HOW TO COMPLETE THIS TASK ->
All lines from the one with "Intrinsyc and Intrinsyc" through the final line of the records below must be written out exactly, with no other text.

DATA ->
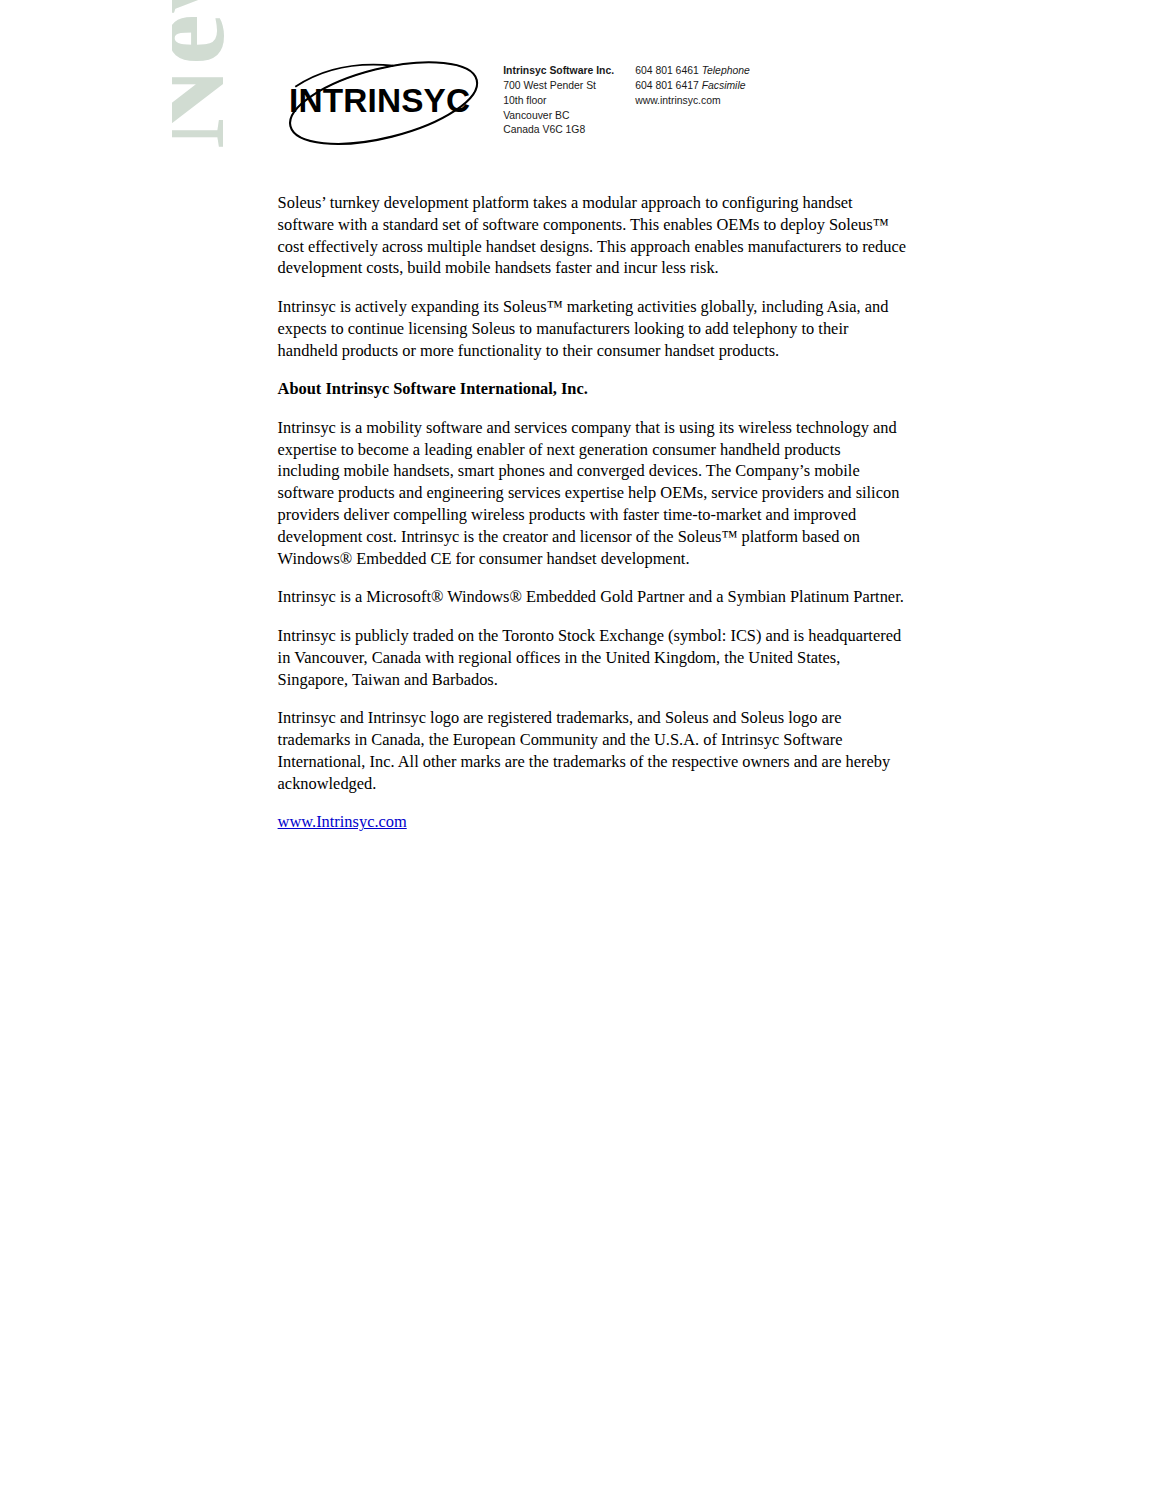News Release
INTRINSYC
Intrinsyc Software Inc.
700 West Pender St
10th floor
Vancouver BC
Canada V6C 1G8
604 801 6461 Telephone
604 801 6417 Facsimile
www.intrinsyc.com
Soleus’ turnkey development platform takes a modular approach to configuring handset software with a standard set of software components. This enables OEMs to deploy Soleus™ cost effectively across multiple handset designs. This approach enables manufacturers to reduce development costs, build mobile handsets faster and incur less risk.
Intrinsyc is actively expanding its Soleus™ marketing activities globally, including Asia, and expects to continue licensing Soleus to manufacturers looking to add telephony to their handheld products or more functionality to their consumer handset products.
About Intrinsyc Software International, Inc.
Intrinsyc is a mobility software and services company that is using its wireless technology and expertise to become a leading enabler of next generation consumer handheld products including mobile handsets, smart phones and converged devices. The Company’s mobile software products and engineering services expertise help OEMs, service providers and silicon providers deliver compelling wireless products with faster time-to-market and improved development cost. Intrinsyc is the creator and licensor of the Soleus™ platform based on Windows® Embedded CE for consumer handset development.
Intrinsyc is a Microsoft® Windows® Embedded Gold Partner and a Symbian Platinum Partner.
Intrinsyc is publicly traded on the Toronto Stock Exchange (symbol: ICS) and is headquartered in Vancouver, Canada with regional offices in the United Kingdom, the United States, Singapore, Taiwan and Barbados.
Intrinsyc and Intrinsyc logo are registered trademarks, and Soleus and Soleus logo are trademarks in Canada, the European Community and the U.S.A. of Intrinsyc Software International, Inc. All other marks are the trademarks of the respective owners and are hereby acknowledged.
www.Intrinsyc.com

COMPLETED TASK ->
Intrinsyc and Intrinsyc logo are registered trademarks, and Soleus and Soleus logo are trademarks in Canada, the European Community and the U.S.A. of Intrinsyc Software International, Inc. All other marks are the trademarks of the respective owners and are hereby acknowledged.
www.Intrinsyc.com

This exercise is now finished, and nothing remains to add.